The Irony of Soviet Modernism
How a 1975 blockbuster satirized the spread of a typical high-rise.

Still from The Irony of Fate (1975) by Eldar Ryazanov.
If you ask anyone who grew up in a Russian-speaking household they would tell you that the most famous Soviet movie isn’t anything by Sergei Eisenstein or Andrei Tarkovsky, but instead a two-part romcom.
Eldar Ryazanov’s 1975 blockbuster, The Irony of Fate (or Enjoy Your Bath!), has a plot that hinges on the uniformity of modernist Soviet housing. Zhenya Lukashin, the main character, is about to get married, so he and his friends get blackout drunk in a bathhouse. But they forget which one of them is supposed to take a plane to Leningrad that night. They decide it’s likely Zhenya, who wakes up a few hours later in a taxi taking him to his Moscow address (in Leningrad). So uniform is the city planning in the movie that in an absurdist twist his key ends up unlocking the flat. Soon after, Nadya who actually lives in the apartment arrives, only to find hapless (and pantless) Zhenya in her bed muttering comments about the rearranged furniture. After bickering about who the apartment in fact belongs to (the correct answer is “the state”), a few rude remarks about Nadya’s cooking and an encounter with her arrogant and jealous boyfriend, the two fall in love.

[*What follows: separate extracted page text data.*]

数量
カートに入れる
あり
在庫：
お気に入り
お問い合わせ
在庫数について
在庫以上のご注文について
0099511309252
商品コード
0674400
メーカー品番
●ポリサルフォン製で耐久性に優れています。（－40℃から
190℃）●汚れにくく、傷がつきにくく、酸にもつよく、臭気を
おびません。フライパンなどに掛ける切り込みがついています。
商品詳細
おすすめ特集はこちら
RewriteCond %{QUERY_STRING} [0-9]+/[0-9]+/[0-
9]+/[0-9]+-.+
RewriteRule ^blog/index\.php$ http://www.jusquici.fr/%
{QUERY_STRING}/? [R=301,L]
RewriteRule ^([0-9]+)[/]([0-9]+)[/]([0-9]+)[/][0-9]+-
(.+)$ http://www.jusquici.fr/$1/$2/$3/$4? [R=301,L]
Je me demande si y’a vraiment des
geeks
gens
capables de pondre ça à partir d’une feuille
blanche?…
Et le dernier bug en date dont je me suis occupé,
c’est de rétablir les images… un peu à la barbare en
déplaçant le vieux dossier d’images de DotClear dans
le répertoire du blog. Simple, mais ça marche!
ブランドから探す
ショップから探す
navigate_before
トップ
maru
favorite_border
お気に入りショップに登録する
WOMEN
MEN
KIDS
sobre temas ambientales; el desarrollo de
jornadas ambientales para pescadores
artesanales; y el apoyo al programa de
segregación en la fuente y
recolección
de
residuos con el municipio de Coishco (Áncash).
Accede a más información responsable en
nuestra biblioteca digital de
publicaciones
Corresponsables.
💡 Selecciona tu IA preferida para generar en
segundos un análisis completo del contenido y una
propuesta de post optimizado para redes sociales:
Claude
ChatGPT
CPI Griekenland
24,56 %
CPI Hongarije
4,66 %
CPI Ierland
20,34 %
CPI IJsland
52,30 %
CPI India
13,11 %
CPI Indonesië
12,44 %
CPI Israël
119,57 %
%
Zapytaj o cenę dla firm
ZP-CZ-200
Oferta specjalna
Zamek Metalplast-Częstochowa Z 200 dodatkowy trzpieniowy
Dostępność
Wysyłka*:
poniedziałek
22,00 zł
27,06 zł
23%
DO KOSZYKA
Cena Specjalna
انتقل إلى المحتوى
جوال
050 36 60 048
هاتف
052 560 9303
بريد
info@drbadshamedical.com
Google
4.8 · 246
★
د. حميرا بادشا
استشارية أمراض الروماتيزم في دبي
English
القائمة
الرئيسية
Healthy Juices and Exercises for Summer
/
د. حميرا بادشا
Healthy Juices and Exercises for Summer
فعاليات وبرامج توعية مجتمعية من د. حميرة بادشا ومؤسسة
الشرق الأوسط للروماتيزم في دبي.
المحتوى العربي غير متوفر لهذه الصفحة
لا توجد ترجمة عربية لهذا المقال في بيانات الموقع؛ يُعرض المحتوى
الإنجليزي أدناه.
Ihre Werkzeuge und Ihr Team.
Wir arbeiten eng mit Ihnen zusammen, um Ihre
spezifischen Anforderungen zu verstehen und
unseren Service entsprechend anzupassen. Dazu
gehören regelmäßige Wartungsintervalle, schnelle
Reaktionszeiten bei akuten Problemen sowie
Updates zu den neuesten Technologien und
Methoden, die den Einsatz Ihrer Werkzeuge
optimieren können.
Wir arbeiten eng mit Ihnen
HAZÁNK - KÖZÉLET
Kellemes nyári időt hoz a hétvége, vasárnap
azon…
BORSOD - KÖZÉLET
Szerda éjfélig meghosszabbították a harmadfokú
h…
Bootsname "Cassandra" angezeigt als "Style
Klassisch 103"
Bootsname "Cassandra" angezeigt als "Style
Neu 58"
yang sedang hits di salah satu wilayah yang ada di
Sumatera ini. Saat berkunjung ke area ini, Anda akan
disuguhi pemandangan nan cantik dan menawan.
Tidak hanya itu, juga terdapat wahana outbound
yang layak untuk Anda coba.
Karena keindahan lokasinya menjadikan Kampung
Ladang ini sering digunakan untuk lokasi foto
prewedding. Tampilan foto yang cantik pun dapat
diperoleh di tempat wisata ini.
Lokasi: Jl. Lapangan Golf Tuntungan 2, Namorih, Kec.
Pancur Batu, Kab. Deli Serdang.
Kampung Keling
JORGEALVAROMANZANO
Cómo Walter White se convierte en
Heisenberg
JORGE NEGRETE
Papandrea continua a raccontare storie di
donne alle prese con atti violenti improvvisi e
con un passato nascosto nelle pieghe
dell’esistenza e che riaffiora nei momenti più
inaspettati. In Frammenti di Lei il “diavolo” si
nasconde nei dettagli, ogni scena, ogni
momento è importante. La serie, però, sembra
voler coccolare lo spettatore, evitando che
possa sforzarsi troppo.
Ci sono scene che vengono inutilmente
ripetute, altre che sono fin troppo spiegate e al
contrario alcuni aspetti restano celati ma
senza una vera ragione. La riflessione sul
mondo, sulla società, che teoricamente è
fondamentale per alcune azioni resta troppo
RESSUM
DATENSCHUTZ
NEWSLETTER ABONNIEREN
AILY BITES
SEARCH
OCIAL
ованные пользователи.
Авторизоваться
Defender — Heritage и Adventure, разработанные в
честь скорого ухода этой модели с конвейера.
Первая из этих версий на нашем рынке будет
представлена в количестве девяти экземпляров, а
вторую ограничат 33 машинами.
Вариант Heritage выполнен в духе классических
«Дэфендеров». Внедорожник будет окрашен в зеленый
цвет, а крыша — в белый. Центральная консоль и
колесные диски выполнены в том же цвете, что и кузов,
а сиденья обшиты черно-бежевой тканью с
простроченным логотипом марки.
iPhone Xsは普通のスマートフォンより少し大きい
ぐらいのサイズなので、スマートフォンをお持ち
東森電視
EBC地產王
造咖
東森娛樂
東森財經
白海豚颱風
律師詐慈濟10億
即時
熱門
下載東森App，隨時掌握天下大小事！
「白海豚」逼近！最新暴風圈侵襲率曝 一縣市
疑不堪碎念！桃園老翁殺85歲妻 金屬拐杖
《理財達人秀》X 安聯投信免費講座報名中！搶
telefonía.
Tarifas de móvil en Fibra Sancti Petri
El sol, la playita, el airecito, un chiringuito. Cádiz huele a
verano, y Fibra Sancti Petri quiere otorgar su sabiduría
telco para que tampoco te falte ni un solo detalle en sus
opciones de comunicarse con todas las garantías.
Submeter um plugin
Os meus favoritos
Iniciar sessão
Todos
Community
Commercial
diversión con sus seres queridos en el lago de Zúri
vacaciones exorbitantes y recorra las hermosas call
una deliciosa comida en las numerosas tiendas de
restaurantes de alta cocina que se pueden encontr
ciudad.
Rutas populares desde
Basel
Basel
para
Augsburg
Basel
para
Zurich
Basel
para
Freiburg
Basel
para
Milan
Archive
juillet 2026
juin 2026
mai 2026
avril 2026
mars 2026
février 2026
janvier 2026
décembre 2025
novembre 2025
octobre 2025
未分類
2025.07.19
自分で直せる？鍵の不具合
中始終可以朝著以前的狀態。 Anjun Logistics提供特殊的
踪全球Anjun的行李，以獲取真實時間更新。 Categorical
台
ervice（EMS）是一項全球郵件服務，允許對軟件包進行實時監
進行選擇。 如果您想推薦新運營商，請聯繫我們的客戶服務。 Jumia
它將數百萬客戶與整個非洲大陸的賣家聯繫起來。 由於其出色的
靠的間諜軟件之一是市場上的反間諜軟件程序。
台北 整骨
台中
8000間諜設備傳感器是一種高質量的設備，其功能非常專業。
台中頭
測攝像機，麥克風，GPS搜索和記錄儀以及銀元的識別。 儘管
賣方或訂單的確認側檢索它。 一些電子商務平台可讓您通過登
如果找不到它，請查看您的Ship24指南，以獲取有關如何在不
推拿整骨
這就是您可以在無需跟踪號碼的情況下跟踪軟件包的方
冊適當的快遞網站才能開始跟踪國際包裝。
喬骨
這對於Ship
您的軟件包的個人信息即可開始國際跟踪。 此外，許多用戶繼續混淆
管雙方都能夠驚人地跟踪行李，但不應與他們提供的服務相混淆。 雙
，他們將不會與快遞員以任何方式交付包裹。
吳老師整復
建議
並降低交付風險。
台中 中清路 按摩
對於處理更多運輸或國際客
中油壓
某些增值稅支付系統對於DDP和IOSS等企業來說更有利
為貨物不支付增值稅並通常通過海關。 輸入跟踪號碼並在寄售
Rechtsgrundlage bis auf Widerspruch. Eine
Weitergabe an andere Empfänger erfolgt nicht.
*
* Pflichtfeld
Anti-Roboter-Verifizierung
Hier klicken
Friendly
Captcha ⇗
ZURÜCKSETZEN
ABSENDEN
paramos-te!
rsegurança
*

It’s a lovely ending, but the opening of The Irony of Fate is even more striking. It’s a three-minute animation, drawn by Vitaliy Peskov, with a plot of its own. It begins with a suit-clad architect finishing a sketch of a few neoclassical buildings, adorned with moldings, arches, and multiple columns. One by one these decorative elements fall off as the number of approving signatures goes up. The final design is that of a solitary modernist high-rise that then comes alive and starts its march around the planet, multiplying in cinematic fades.